WHAT YOU HAVE TO DO: Copy out the passage on rent collections and the August 2020 distribution word for word.

During the three and six months ended June 30, 2020, we provided lease concessions to certain tenants in response to the impact of the COVID-19 pandemic. As of June 30, 2020, we granted rent deferrals with an aggregate deferral amount of $32,000.
As of August 10, 2020, we have collected approximately 90% of rental payments billed to tenants during the three months ended June 30, 2020. Additionally, as of August 10, 2020, we have collected 94% of July rental payments billed to tenants.
PROSPECTUS UPDATES
Distributions
The following information supplements, and should be read in conjunction with, the section in our prospectus captioned “Description of Capital Stock — Distributions” beginning on page 151 of the prospectus.
On August 10, 2020, our board of directors authorized a distribution for the month of August 2020 (the “August Distribution”) of $0.0777 per share of our D Shares, T Shares, S Shares and I Shares, which amount is adjusted based on the relative NAV of our D Shares, T Shares, S Shares and I Shares so that distributions constitute a uniform percentage of the NAV per share of all classes. The August Distribution is payable to stockholders of record as of the close of business on August 28, 2020 and will be paid on September 1, 2020. The August Distribution will be paid in cash or reinvested in shares of our common stock for stockholders participating in our distribution reinvestment plan.

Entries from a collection
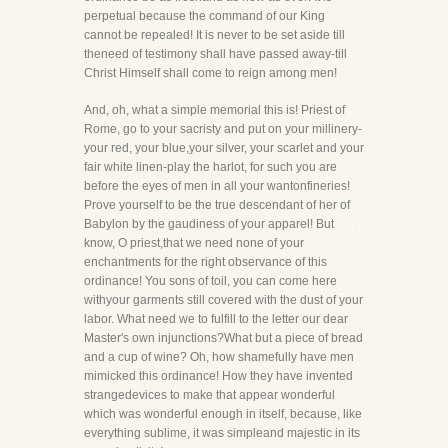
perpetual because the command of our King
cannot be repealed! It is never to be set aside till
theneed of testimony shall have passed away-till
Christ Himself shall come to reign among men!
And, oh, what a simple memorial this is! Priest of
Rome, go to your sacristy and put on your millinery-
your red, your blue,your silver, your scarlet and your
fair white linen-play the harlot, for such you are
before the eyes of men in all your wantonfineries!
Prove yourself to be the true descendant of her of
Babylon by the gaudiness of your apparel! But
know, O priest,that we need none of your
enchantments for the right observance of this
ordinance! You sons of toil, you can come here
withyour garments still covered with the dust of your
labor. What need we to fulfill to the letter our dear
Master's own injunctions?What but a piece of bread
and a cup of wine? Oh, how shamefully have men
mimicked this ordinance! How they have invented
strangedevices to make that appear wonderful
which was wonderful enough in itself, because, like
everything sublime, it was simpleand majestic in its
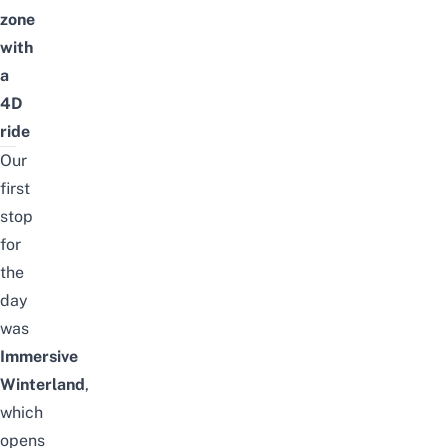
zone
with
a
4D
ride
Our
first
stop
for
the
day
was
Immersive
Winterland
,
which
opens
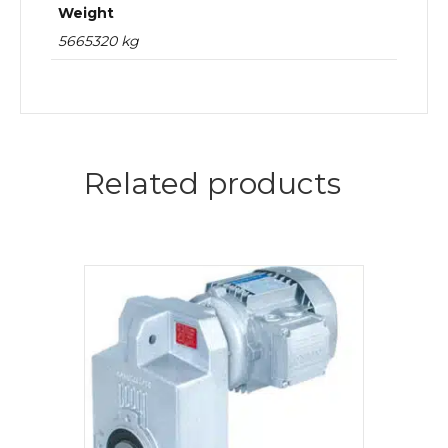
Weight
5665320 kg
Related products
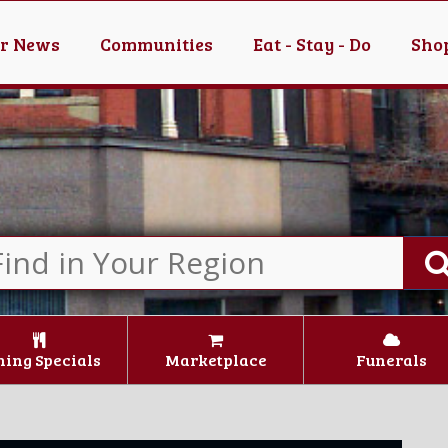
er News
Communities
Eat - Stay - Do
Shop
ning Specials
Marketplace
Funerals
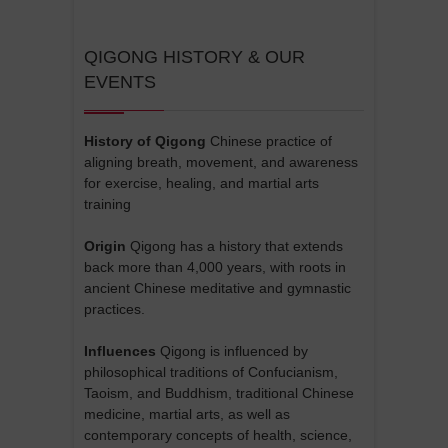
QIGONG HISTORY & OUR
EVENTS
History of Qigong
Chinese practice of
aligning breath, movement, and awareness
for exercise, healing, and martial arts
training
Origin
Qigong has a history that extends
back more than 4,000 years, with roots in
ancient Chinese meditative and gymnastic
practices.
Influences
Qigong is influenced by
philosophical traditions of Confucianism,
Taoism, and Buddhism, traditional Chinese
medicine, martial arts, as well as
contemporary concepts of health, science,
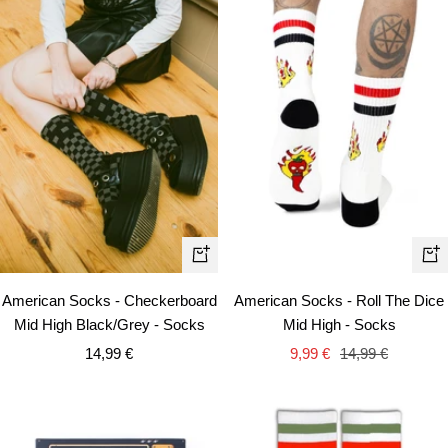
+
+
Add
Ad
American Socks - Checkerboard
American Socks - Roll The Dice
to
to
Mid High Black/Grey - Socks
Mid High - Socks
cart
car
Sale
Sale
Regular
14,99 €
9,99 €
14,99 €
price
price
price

OUTPUT:
During the three and six months ended June 30, 2020, we provided lease concessions to certain tenants in response to the impact of the COVID-19 pandemic. As of June 30, 2020, we granted rent deferrals with an aggregate deferral amount of $32,000.
As of August 10, 2020, we have collected approximately 90% of rental payments billed to tenants during the three months ended June 30, 2020. Additionally, as of August 10, 2020, we have collected 94% of July rental payments billed to tenants.
PROSPECTUS UPDATES
Distributions
The following information supplements, and should be read in conjunction with, the section in our prospectus captioned “Description of Capital Stock — Distributions” beginning on page 151 of the prospectus.
On August 10, 2020, our board of directors authorized a distribution for the month of August 2020 (the “August Distribution”) of $0.0777 per share of our D Shares, T Shares, S Shares and I Shares, which amount is adjusted based on the relative NAV of our D Shares, T Shares, S Shares and I Shares so that distributions constitute a uniform percentage of the NAV per share of all classes. The August Distribution is payable to stockholders of record as of the close of business on August 28, 2020 and will be paid on September 1, 2020. The August Distribution will be paid in cash or reinvested in shares of our common stock for stockholders participating in our distribution reinvestment plan.